Exercise goal -> Copy each line below as it stands, but skip any picture it contains.

Dataset excerpt ->
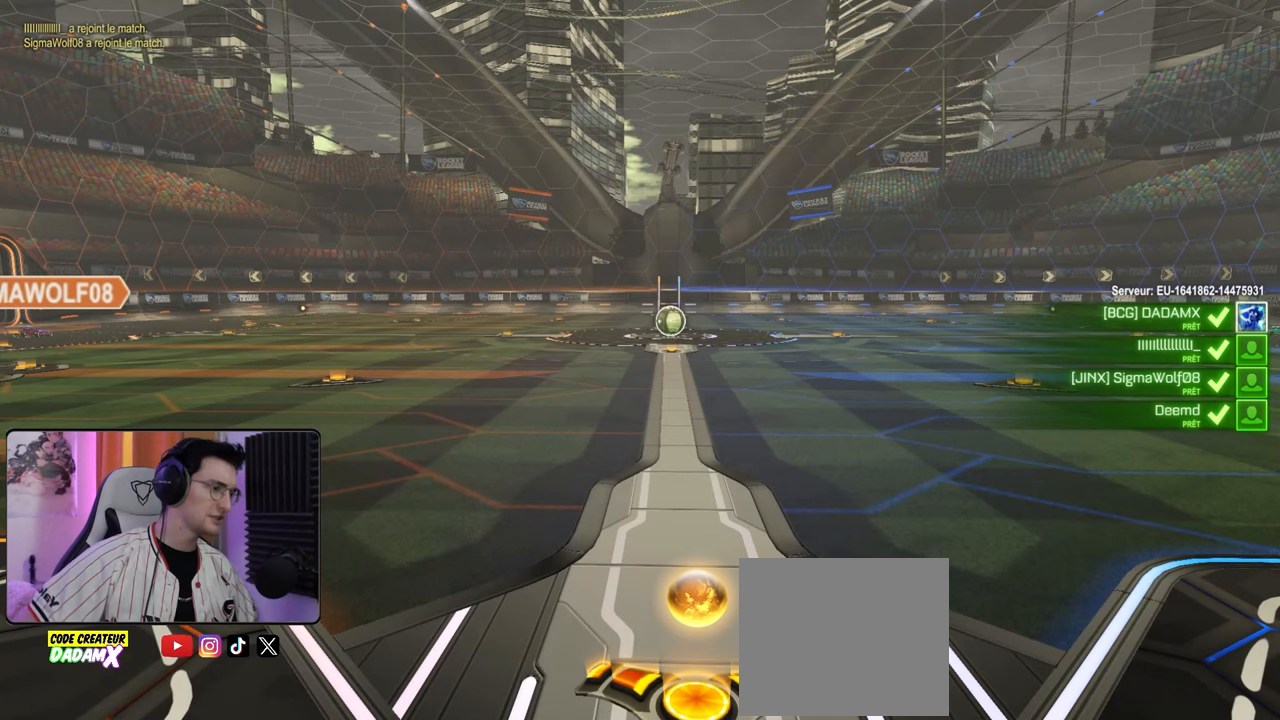
Gameplay with a controller (PlayStation layout); each line is a JSON object with the inputs held at the frame after it. "events" lists button and stick changes between this image and that frame as [ms after this image, input, new state], when the widget could be followed in between.
{"buttons": [], "left_stick": "center", "right_stick": "center", "events": []}
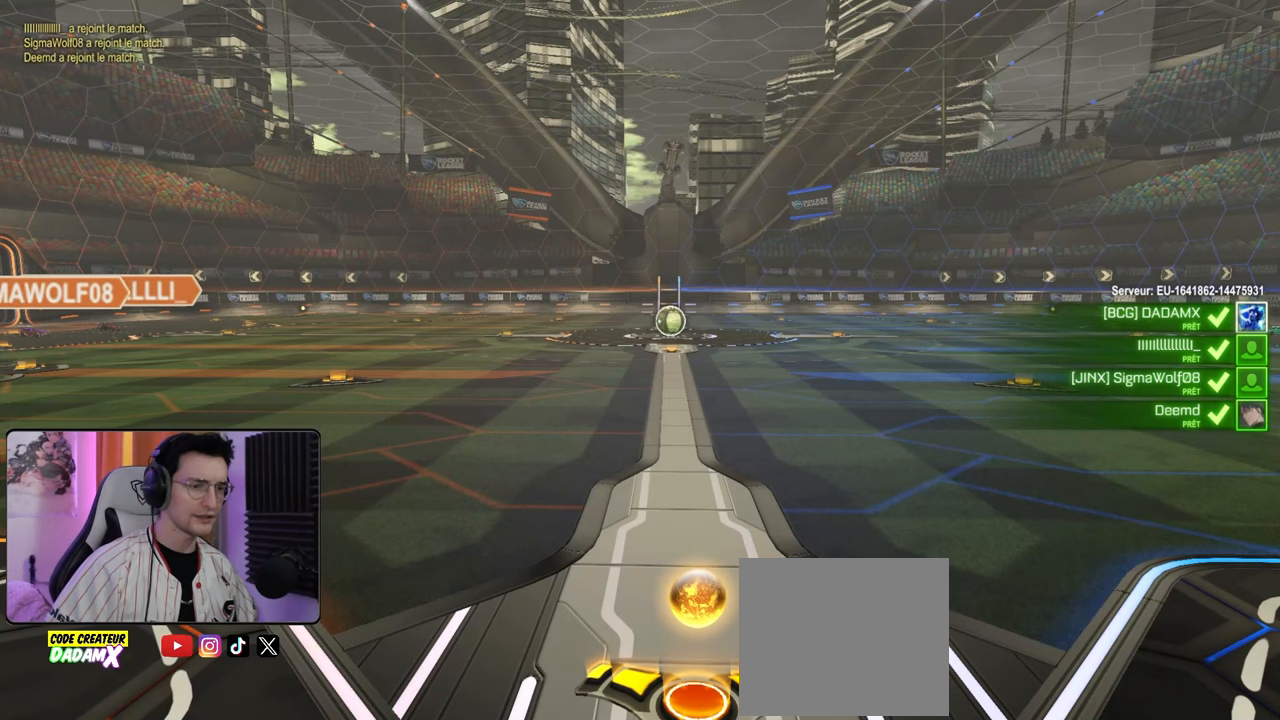
{"buttons": [], "left_stick": "center", "right_stick": "center", "events": []}
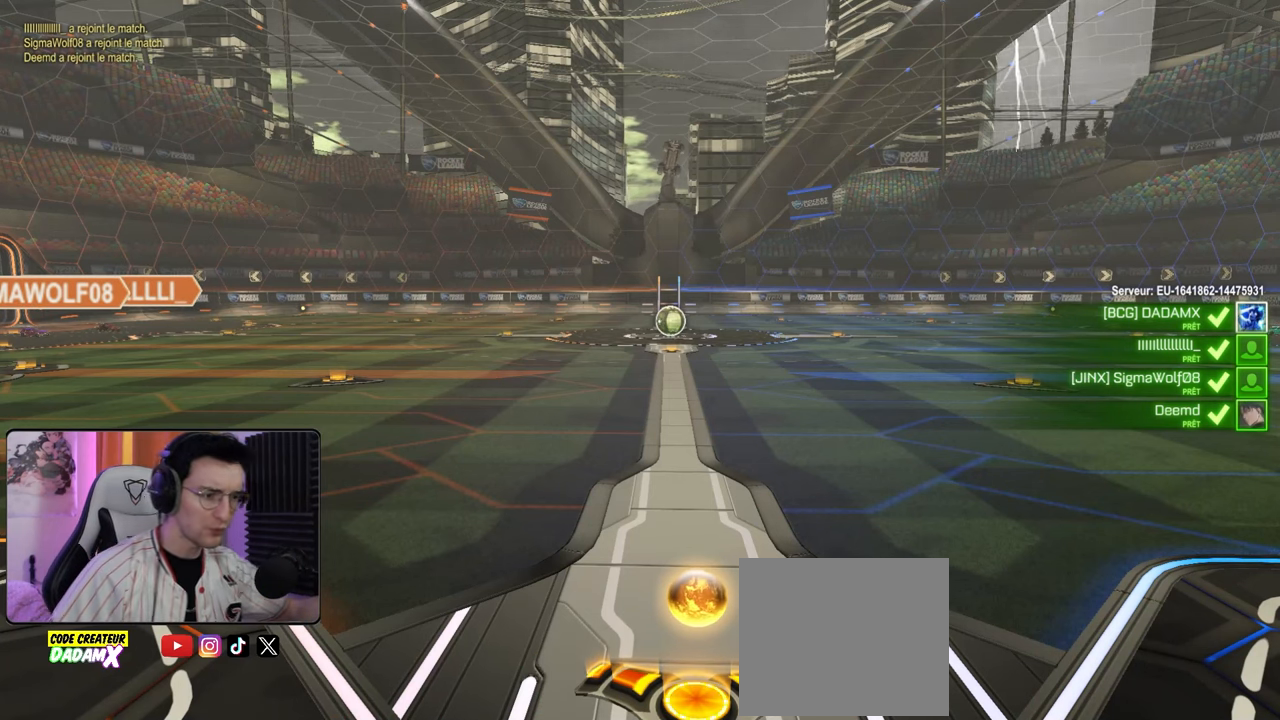
{"buttons": [], "left_stick": "center", "right_stick": "center", "events": []}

Response to this exercise ->
Gameplay with a controller (PlayStation layout); each line is a JSON object with the inputs held at the frame after it. "events" lists button and stick changes between this image and that frame as [ms after this image, input, new state], when the widget could be followed in between.
{"buttons": [], "left_stick": "center", "right_stick": "center", "events": []}
{"buttons": [], "left_stick": "center", "right_stick": "center", "events": []}
{"buttons": [], "left_stick": "center", "right_stick": "center", "events": []}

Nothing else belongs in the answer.